Can we burn our coal and save the planet from global warming, too? That’s the promise held out by “clean coal.”
Often referred to as “Carbon Capture and Storage” technology, or CCS, clean coal has been widely heralded as a potential bridge that could tide humanity over until renewable energies mature.
With CCS, the carbon would be siphoned off at the time the electricity is generated, compressed into liquid form, then transported, probably via pipelines, for storage underground in abandoned oil and gas fields or on sea beds.
Experiments are underway in several countries, including the U.S., which spent five years and $1.5 billion on clean coal technology as part of the FutureGen project in Illinois. In 2008, the Department of Energy pulled the plug on the experiment after cost overruns nearly doubled spending. This year, however, the Obama administration has resurrected FutureGen. The Energy Department announced in June that it will pump more than $1.5 billion into research to build a prototype coal power plant capable of capturing and sequestering the CO2 produced. But the coalition of coal and power companies behind the FutureGen Project does not appear stable. Two members—Atlanta-based American Electric Power along with Southern Co.—backed out as of June 2009, citing financial concerns.
Meanwhile, the Swedish power company Vattenfall opened the first CCS pilot power plant in Spremberg, Germany, in September 2008, which is now undergoing a three-year testing period. The United Kingdom says it will open its first plant in 2014. The European Union plans about a dozen.
But many scientists question whether the technology will ever be commercially viable. And environmentalists say pinning our hopes on clean coal is a distraction that will make it more difficult to achieve real reductions in carbon emissions.

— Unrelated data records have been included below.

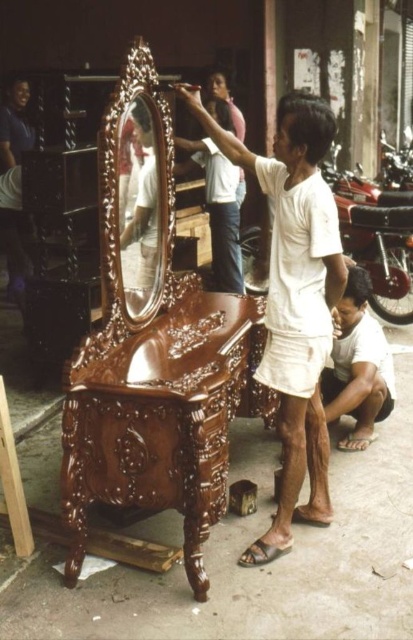
Question: Can you confirm if shiny brown wood vanity at center is positioned above light brown skin at lower right?

Choices:
 (A) yes
 (B) no

Answer: (B)

Question: Which point appears farthest from the camera in this image?

Choices:
 (A) (365, 440)
 (B) (128, 296)
 (C) (125, 442)
 (D) (294, 477)

Answer: (A)

Question: Which point is closer to the camera?

Choices:
 (A) (356, 304)
 (B) (223, 163)
 (C) (121, 349)

Answer: (C)

Question: Does white cotton shirt at center have a lesser width compared to polished wood mirror at center?

Choices:
 (A) no
 (B) yes

Answer: (A)

Question: Does white cotton shirt at center come in front of polished wood mirror at center?

Choices:
 (A) no
 (B) yes

Answer: (B)

Question: Based on their relative distances, which object is nearer to the shiny brown wood vanity at center?

Choices:
 (A) light brown skin at lower right
 (B) polished wood mirror at center
 (C) matte brown wooden man at center
 (D) white cotton shirt at center

Answer: (B)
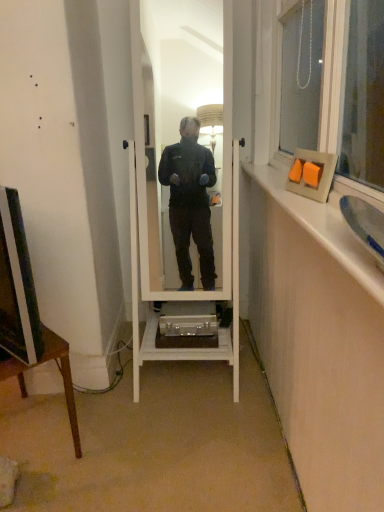
Locate an element on the screen. vacant space in front of white wooden mirror at center is located at coordinates (186, 435).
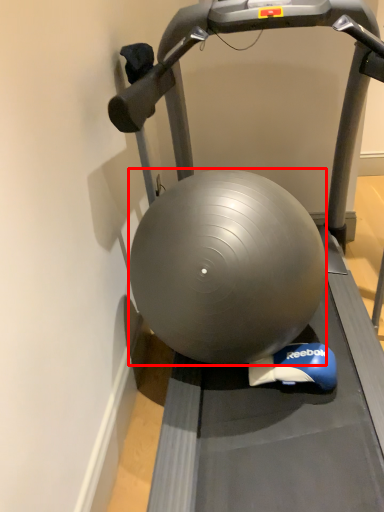
Question: From the image's perspective, where is ball (annotated by the red box) located relative to treadmill?

Choices:
 (A) above
 (B) below

Answer: (B)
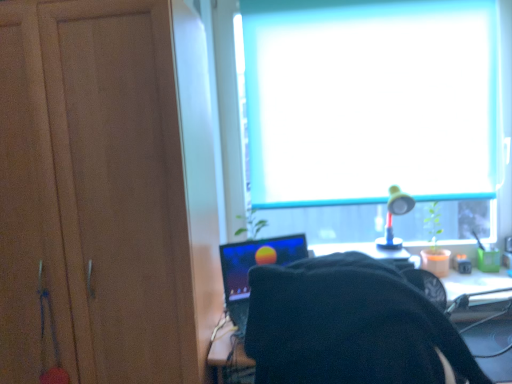
You are a GUI agent. You are given a task and a screenshot of the screen. Output one action in this format:
    pyautogui.click(x=<x>, y=<y>)
    Task: Click on the matte wood cabinet at left
    
    Given the screenshot: What is the action you would take?
    pyautogui.click(x=94, y=191)

What do you see at coordinates (94, 191) in the screenshot? I see `matte wood cabinet at left` at bounding box center [94, 191].

Find the location of `matte wood cabinet at left`. matte wood cabinet at left is located at coordinates (94, 191).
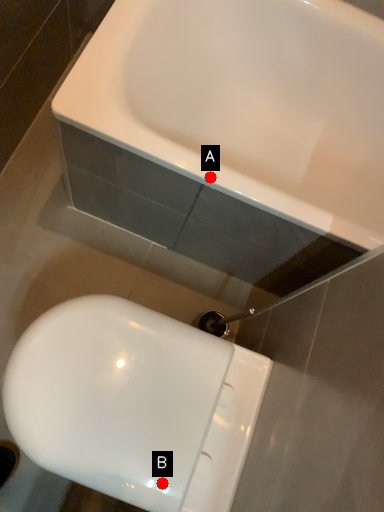
Question: Two points are circled on the image, labeled by A and B beside each circle. Which of the following is the closest to the observer?

Choices:
 (A) A is closer
 (B) B is closer

Answer: (B)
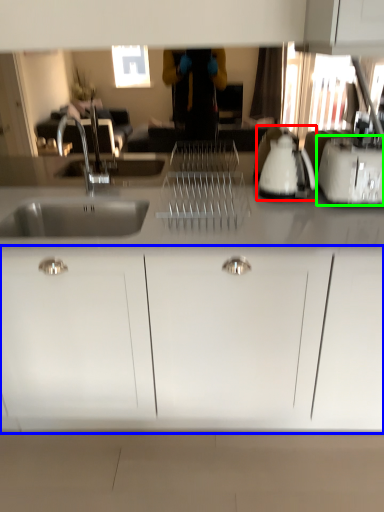
Question: Estimate the real-world distances between objects in this image. Which object is farther from appliance (highlighted by a red box), cabinetry (highlighted by a blue box) or toaster (highlighted by a green box)?

Choices:
 (A) cabinetry
 (B) toaster

Answer: (A)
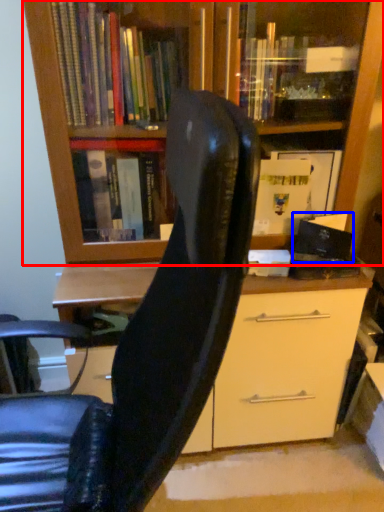
Question: Which of the following is the closest to the observer, bookcase (highlighted by a red box) or paperback book (highlighted by a blue box)?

Critics also say CCS projects have helped the coal power industry mislead the public into thinking clean coal already exists. While most people refer to CCS when using the expression “clean coal,” industry-funded organizations such as American Coalition for Clean Coal Electricity include newer U.S. coal plants under the same umbrella. While it’s true that the newer plants emit far fewer greenhouse gases than coal plants built before 1990, the industry didn’t make those improvements voluntarily. They were mandated by the Clean Air Act and other environmental laws. And despite today’s tougher standards, coal is still a major contributor to global warming.
But perhaps the biggest problem with CCS is that it’s not going to be ready anytime soon. While global warming forecasters often assume that the technology will be working by 2020, it’s expected to take decades longer and trillions of dollars before it can be rolled out on a large scale.
Vaclav Smil, an energy expert at the University of Manitoba, told The New York Times that to move just 10% of the compressed carbon dioxide that coal-fired plants emit in one year would be like moving more than the entire worldwide annual flow of oil. “Beware of the scale,” Smil admonished.